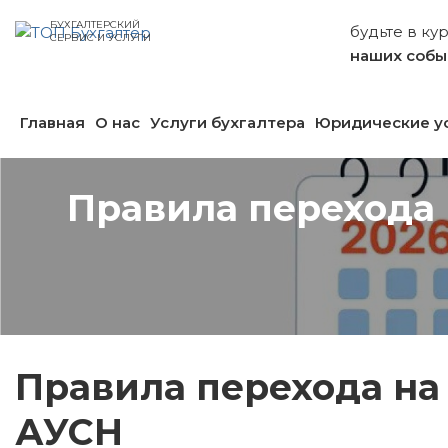
БУХГАЛТЕРСКИЙ
будьте в ку
СЕРВИС И УСЛУГИ
наших собы
Главная
О нас
Услуги бухгалтера
Юридические у
Правила перехода 
Правила перехода на
АУСН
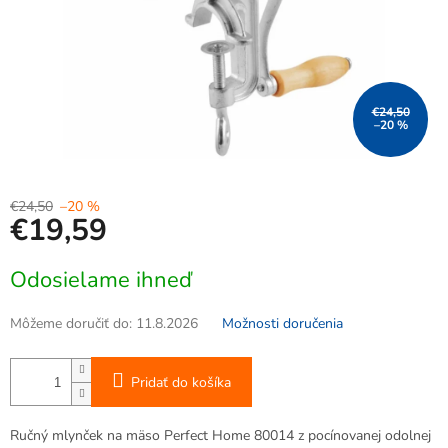
€24,50
–20 %
€24,50
–20 %
€19,59
Jednotková
Odosielame ihneď
cena:
Môžeme doručiť do:
11.8.2026
Možnosti doručenia
Pridať do košíka
Ručný mlynček na mäso Perfect Home 80014 z pocínovanej odolnej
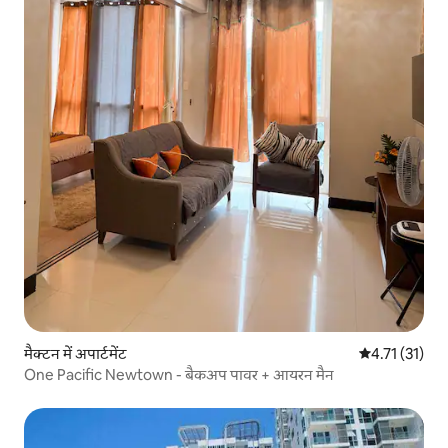
मैक्टन में अपार्टमेंट
औसत रेटिंग 5 में
4.71 (31)
One Pacific Newtown - बैकअप पावर + आयरन मैन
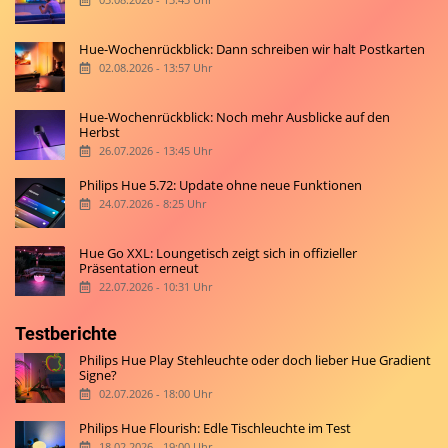
Hue-Wochenrückblick: Dann schreiben wir halt Postkarten
02.08.2026 - 13:57 Uhr
Hue-Wochenrückblick: Noch mehr Ausblicke auf den
Herbst
26.07.2026 - 13:45 Uhr
Philips Hue 5.72: Update ohne neue Funktionen
24.07.2026 - 8:25 Uhr
Hue Go XXL: Loungetisch zeigt sich in offizieller
Präsentation erneut
22.07.2026 - 10:31 Uhr
Testberichte
Philips Hue Play Stehleuchte oder doch lieber Hue Gradient
Signe?
02.07.2026 - 18:00 Uhr
Philips Hue Flourish: Edle Tischleuchte im Test
18.02.2026 - 19:00 Uhr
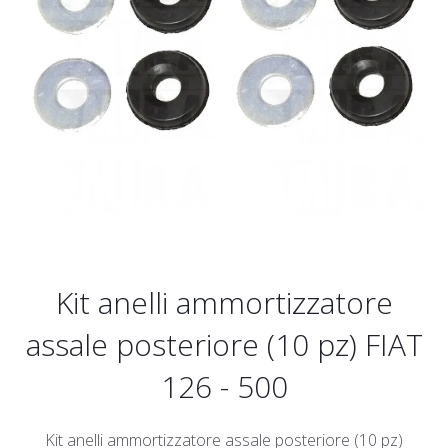
Kit anelli ammortizzatore
assale posteriore (10 pz) FIAT
126 - 500
Kit anelli ammortizzatore assale posteriore (10 pz)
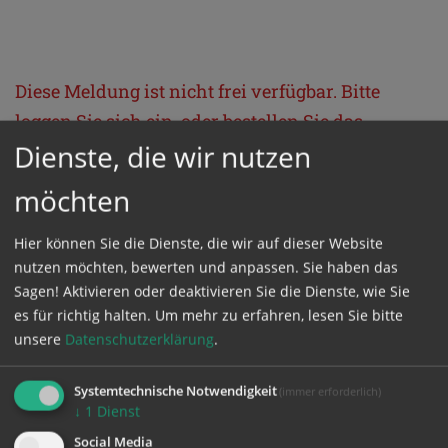
Diese Meldung ist nicht frei verfügbar. Bitte
loggen Sie sich ein, oder bestellen Sie das
Dienste, die wir nutzen
Produkt
Kathpress_online
.
möchten
GESCHÜTZTER BEREICH
Hier können Sie die Dienste, die wir auf dieser Website
nutzen möchten, bewerten und anpassen. Sie haben das
Bitte melden Sie sich mit Ihrem Benutzernamen
Sagen! Aktivieren oder deaktivieren Sie die Dienste, wie Sie
und Passwort an.
es für richtig halten.
Um mehr zu erfahren, lesen Sie bitte
unsere
Datenschutzerklärung
.
Benutzername
Systemtechnische Notwendigkeit
(immer erforderlich)
↓
1
Dienst
Social Media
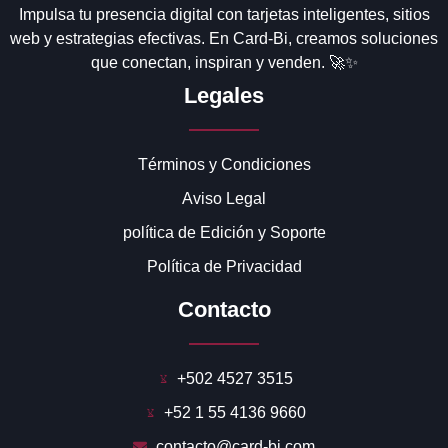
Impulsa tu presencia digital con tarjetas inteligentes, sitios
web y estrategias efectivas. En Card-Bi, creamos soluciones
que conectan, inspiran y venden. 🚀✨
Legales
Términos y Condiciones
Aviso Legal
política de Edición y Soporte
Política de Privacidad
Contacto
+502 4527 3515
+52 1 55 4136 9660
contacto@card-bi.com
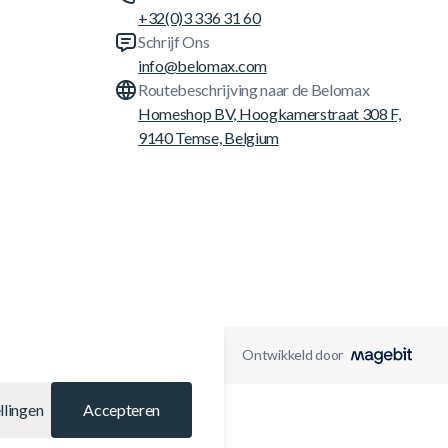
+32(0)3 336 31 60
Schrijf Ons
info@belomax.com
Routebeschrijving naar de Belomax
Homeshop BV, Hoogkamerstraat 308 F,
9140 Temse, Belgium
Ontwikkeld door
llingen
Accepteren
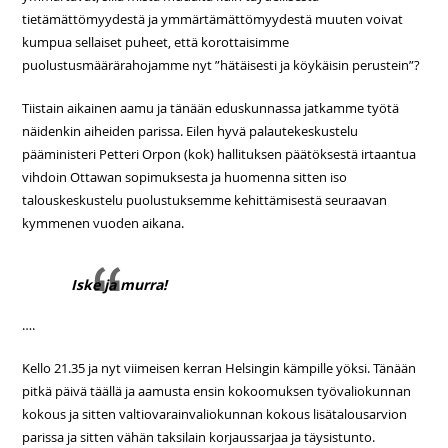
tietämättömyydestä ja ymmärtämättömyydestä muuten voivat
kumpua sellaiset puheet, että korottaisimme
puolustusmäärärahojamme nyt ”hätäisesti ja köykäisin perustein”?
Tiistain aikainen aamu ja tänään eduskunnassa jatkamme työtä
näidenkin aiheiden parissa. Eilen hyvä palautekeskustelu
pääministeri Petteri Orpon (kok) hallituksen päätöksestä irtaantua
vihdoin Ottawan sopimuksesta ja huomenna sitten iso
talouskeskustelu puolustuksemme kehittämisestä seuraavan
kymmenen vuoden aikana.
Iske ja murra!
….
Kello 21.35 ja nyt viimeisen kerran Helsingin kämpille yöksi. Tänään
pitkä päivä täällä ja aamusta ensin kokoomuksen työvaliokunnan
kokous ja sitten valtiovarainvaliokunnan kokous lisätalousarvion
parissa ja sitten vähän taksilain korjaussarjaa ja täysistunto.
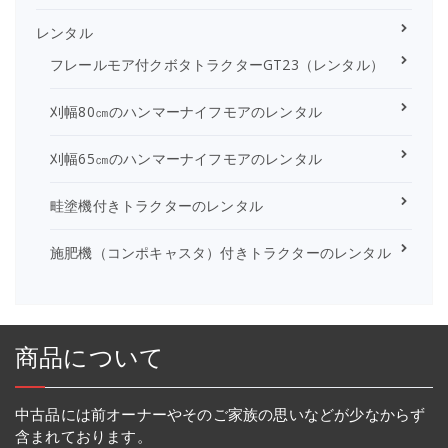
レンタル
フレールモア付クボタトラクターGT23（レンタル）
刈幅80㎝のハンマーナイフモアのレンタル
刈幅65㎝のハンマーナイフモアのレンタル
畦塗機付きトラクターのレンタル
施肥機（コンポキャスタ）付きトラクターのレンタル
商品について
中古品には前オーナーやそのご家族の思いなどが少なからず
含まれております。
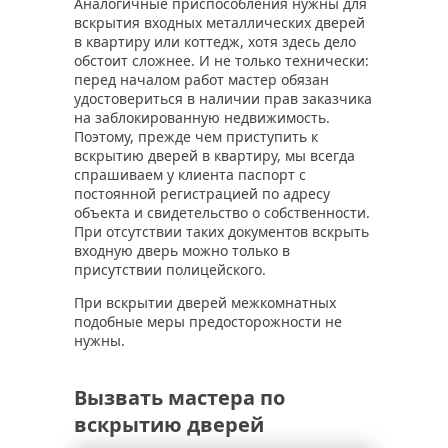
Аналогичные приспособления нужны для
вскрытия входных металлических дверей
в квартиру или коттедж, хотя здесь дело
обстоит сложнее. И не только технически:
перед началом работ мастер обязан
удостовериться в наличии прав заказчика
на заблокированную недвижимость.
Поэтому, прежде чем приступить к
вскрытию дверей в квартиру, мы всегда
спрашиваем у клиента паспорт с
постоянной регистрацией по адресу
объекта и свидетельство о собственности.
При отсутствии таких документов вскрыть
входную дверь можно только в
присутствии полицейского.
При вскрытии дверей межкомнатных
подобные меры предосторожности не
нужны.
Вызвать мастера по
вскрытию дверей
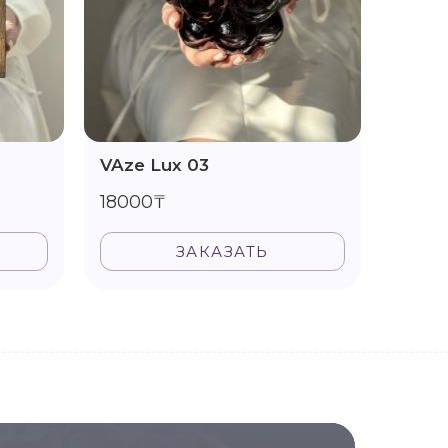
VAze Lux 03
Vase 
18000₸
1600
ЗАКАЗАТЬ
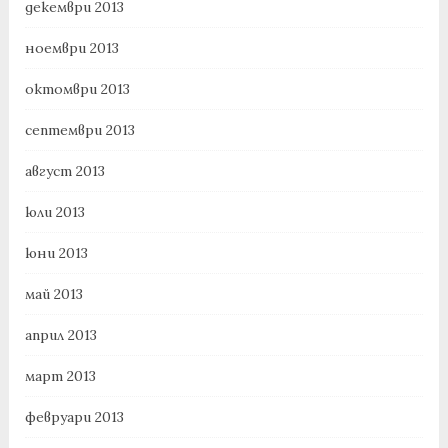
декември 2013
ноември 2013
октомври 2013
септември 2013
август 2013
юли 2013
юни 2013
май 2013
април 2013
март 2013
февруари 2013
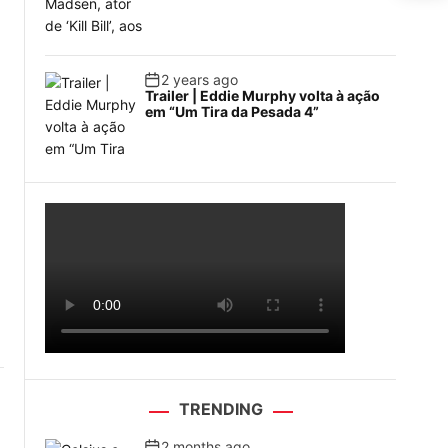
2 years ago
Trailer | Eddie Murphy volta à ação
em “Um Tira da Pesada 4”
TRENDING
2 months ago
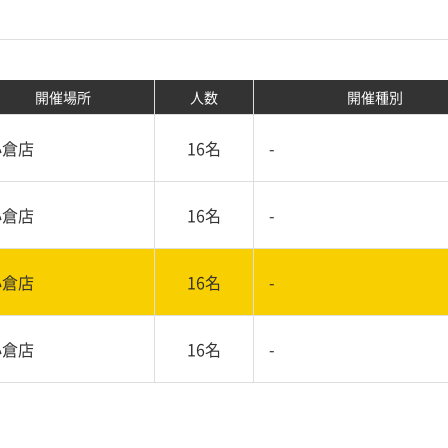
開催場所
人数
開催種別
小倉店
16名
-
小倉店
16名
-
小倉店
16名
-
小倉店
16名
-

◇ ◇ ◇ ◇ ◇

_What you have to do:_ Look over the entries above and say how many lines contain "posteriore"; give only the number.

_Answer to this problem:_ 2